Given text:
┌────────

People always talk about special places. “Remember that trip to Europe? That sure was special.” “And that cross country trip, it was fabulous!” “Remember when I caught all those fish at the lake?” “Our high school sure was nice, wasn’t it?” “Home is where the heart is…” But what makes all these places special? Is it its physical character? Or is it its memorable capacity? Is a place ever truly memorable for what it is? People can say they have great memories of Disney Land or Mount Rushmore, but isn’t that because of the people they were there with? Can a place truly elicit emotions within a person, without them having to be connected to another person? I have yet to experience a place like that, somewhere that is special to me alone for what it is. All of my memories involved the people that were closest to me at the time.

Of course that’s not to say that I don’t consider a place to be special or important; that would be a lie. I have plenty of important places. The swing set at the tot lot by my house, my high school, my best friend’s car—and yes, I know that sounds strange, but it’s true—where I had so many meaningful conversations, my old female best friend’s dining room table, tree houses, hills, and I suppose there are many others. Places where I shared my best and worst moments, my happy times and sad times with the people I loved. I racked my brains. Was there any one place that held my entire heart? People tend to block the places where they have only horrid memories or the places they remember sitting, holding their knees, and crying. Natural human inclination leans toward holding their best memories in high esteem. Moments where they laughed, smiled, and fell in love. And yet, the best stories always involve the places of anguish and despair. Did I have a place like that? A place to call mine; where I laughed, cried, loved, and hated all within my heart? Yes, I remember that place very well.

└────────

Written problem A:
Present the records starting at the line that contains "coordinates (388, 245)." and ending at the line that contains "coordinates (592, 270)." as a Markdown table with the columns Row and Line, one row per line. Leave out blank lines.
The essay about special places has no connection to the records that come after it.

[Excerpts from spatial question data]
┌────────

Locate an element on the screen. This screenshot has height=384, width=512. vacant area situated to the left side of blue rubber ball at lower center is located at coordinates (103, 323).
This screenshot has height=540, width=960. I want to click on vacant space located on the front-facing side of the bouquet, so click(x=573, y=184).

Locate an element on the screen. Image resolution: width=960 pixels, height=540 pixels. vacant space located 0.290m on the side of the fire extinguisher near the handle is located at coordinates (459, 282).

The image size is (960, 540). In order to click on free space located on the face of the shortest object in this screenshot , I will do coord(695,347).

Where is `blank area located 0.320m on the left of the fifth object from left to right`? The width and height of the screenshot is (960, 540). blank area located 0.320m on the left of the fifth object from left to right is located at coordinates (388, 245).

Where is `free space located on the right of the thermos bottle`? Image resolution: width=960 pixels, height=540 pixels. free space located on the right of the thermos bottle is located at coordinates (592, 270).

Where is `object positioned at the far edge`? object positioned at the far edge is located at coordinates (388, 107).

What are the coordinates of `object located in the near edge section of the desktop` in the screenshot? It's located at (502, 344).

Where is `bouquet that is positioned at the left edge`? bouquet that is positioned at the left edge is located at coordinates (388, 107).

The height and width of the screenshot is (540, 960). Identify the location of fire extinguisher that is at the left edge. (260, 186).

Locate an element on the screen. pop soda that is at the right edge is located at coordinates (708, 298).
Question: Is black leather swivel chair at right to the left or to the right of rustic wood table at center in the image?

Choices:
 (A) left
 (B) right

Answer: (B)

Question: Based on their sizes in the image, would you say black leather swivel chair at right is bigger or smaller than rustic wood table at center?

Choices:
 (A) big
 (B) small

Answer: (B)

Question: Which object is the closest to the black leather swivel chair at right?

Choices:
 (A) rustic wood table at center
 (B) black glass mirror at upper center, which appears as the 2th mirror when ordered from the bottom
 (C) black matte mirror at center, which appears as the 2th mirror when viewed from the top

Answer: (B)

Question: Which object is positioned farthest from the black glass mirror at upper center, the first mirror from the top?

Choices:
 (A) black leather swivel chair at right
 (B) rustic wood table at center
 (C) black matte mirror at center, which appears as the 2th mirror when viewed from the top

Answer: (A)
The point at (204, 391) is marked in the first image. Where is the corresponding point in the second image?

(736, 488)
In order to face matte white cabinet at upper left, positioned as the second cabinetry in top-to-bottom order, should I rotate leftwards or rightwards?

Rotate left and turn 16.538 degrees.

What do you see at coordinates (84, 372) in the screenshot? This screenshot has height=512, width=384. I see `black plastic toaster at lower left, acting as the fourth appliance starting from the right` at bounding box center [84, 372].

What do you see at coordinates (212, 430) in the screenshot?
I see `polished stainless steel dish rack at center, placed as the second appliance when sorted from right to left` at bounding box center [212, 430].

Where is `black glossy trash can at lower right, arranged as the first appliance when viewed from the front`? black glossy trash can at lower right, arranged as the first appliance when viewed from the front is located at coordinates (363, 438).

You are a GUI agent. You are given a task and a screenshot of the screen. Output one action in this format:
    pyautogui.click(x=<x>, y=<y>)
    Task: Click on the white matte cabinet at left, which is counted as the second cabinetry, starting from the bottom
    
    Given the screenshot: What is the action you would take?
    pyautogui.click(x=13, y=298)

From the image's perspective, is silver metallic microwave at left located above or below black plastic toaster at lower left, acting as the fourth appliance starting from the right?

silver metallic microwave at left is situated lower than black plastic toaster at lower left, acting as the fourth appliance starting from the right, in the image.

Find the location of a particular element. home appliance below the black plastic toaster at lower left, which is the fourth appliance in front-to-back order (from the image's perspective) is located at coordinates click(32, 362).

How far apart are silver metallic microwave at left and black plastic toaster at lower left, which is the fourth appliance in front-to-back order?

└────────

Written problem B:
Quote the essay on special places starting at the words "People always talk" and ending at the words "at the time.".

Exercise solution A:
| Row | Line |
|---|---|
| 1 | Where is `blank area located 0.320m on the left of the fifth object from left to right`? The width and height of the screenshot is (960, 540). blank area located 0.320m on the left of the fifth object from left to right is located at coordinates (388, 245). |
| 2 | Where is `free space located on the right of the thermos bottle`? Image resolution: width=960 pixels, height=540 pixels. free space located on the right of the thermos bottle is located at coordinates (592, 270). |

Exercise solution B:
People always talk about special places. “Remember that trip to Europe? That sure was special.” “And that cross country trip, it was fabulous!” “Remember when I caught all those fish at the lake?” “Our high school sure was nice, wasn’t it?” “Home is where the heart is…” But what makes all these places special? Is it its physical character? Or is it its memorable capacity? Is a place ever truly memorable for what it is? People can say they have great memories of Disney Land or Mount Rushmore, but isn’t that because of the people they were there with? Can a place truly elicit emotions within a person, without them having to be connected to another person? I have yet to experience a place like that, somewhere that is special to me alone for what it is. All of my memories involved the people that were closest to me at the time.